US Initial Jobless Claims, provided by the US Department of Labor, provides underlying data on how many new people have filed for unemployment benefits in the previous week. One can gauge market conditions in the US economy around employment; as more new individuals file for unemployment benefits, fewer individuals in the economy have jobs. In normal times, this means people have less money to spend. Historically, initial jobless claims tended to reach peaks towards the end of recessionary periods, such as on March 21, 2009, when 661,000 new filings were reported.
Last week, initial claims declined by 3.5% to 385,000, remaining below 400,000 for the second consecutive week. Meanwhile, continued claims fell by 11.1% to a new pandemic-low of 2.93 million. The number of initial claims remains above its long-term average of 372,000, while the number of continued claims is now approaching its long-term average of 2.81 million.

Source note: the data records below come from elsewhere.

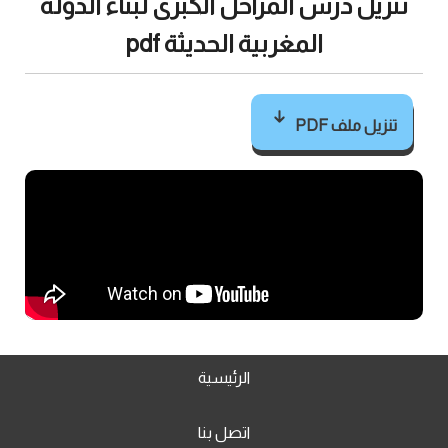
تنزيل درس المراحل الكبرى لبناء الدولة
المغربية الحديثة pdf
تنزيل ملف PDF
الرئيسية
اتصل بنا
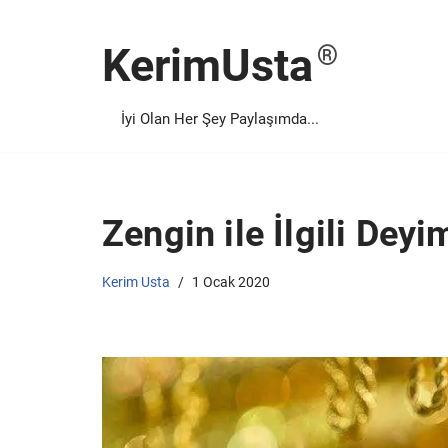
KerimUsta
İçeriğe
geç
İyi Olan Her Şey Paylaşımda...
Zengin ile İlgili Deyi
Kerim Usta
1 Ocak 2020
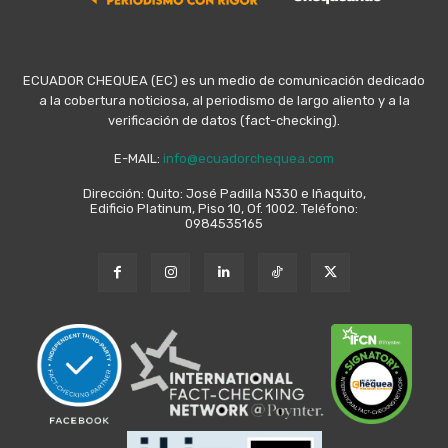
ECUADOR CHEQUEA (EC) es un medio de comunicación dedicado
a la cobertura noticiosa, al periodismo de largo aliento y a la
verificación de datos (fact-checking).
E-MAIL:
info@ecuadorchequea.com
Dirección: Quito: José Padilla N330 e Iñaquito,
Edificio Platinum, Piso 10, Of. 1002. Teléfono:
0984535165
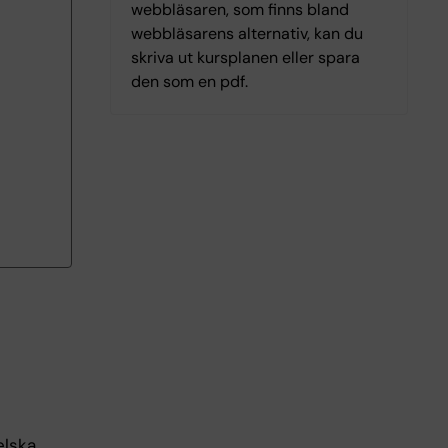
webbläsaren, som finns bland
webbläsarens alternativ, kan du
skriva ut kursplanen eller spara
den som en pdf.
elska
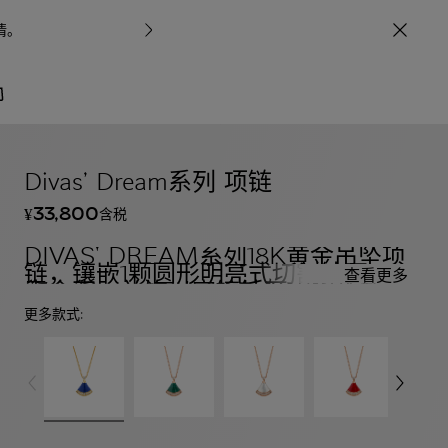
情
。
宝格丽甄呈七
/
珠宝
Divas' Dream系列
Divas’ Dream系列 项链
33,800
含税
¥
DIVAS' DREAM系列18K黄金吊坠项
链，镶嵌1颗圆形明亮式切割钻石、
查看更多
青金石，并饰以密镶钻石。春季款
更多款式:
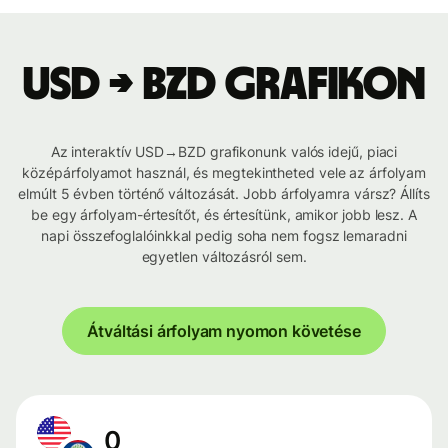
USD → BZD grafikon
Az interaktív USD→BZD grafikonunk valós idejű, piaci
középárfolyamot használ, és megtekintheted vele az árfolyam
elmúlt 5 évben történő változását. Jobb árfolyamra vársz? Állíts
be egy árfolyam-értesítőt, és értesítünk, amikor jobb lesz. A
napi összefoglalóinkkal pedig soha nem fogsz lemaradni
egyetlen változásról sem.
Átváltási árfolyam nyomon követése
0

Initial claims declined last week after a brief uptick earlier in the month, a sign that layoffs continue to ease as the economy recovers. Continued claims saw their largest single-week drop since October, suggesting that more people are going back to work. Continued claims have declined at much faster rate in states that have opted out of the enhanced unemployment benefits, falling roughly 13.9% since early June, when states started to phase the program out. By contrast, continued claims have increased 4.7% in states that plan to keep the additional payments in place until the program expires at nationwide level in September.
This is simply the latest piece of evidence that points to enhanced unemployment benefits as the main cause of the sluggish labor market recovery. The $300 weekly payment, on top of state benefits, has made it more profitable for many would-be workers to be unemployed. As the data has shown, once these benefits expire at a nationwide level, more individuals will likely begin seeking employment and labor market conditions should continue to normalize.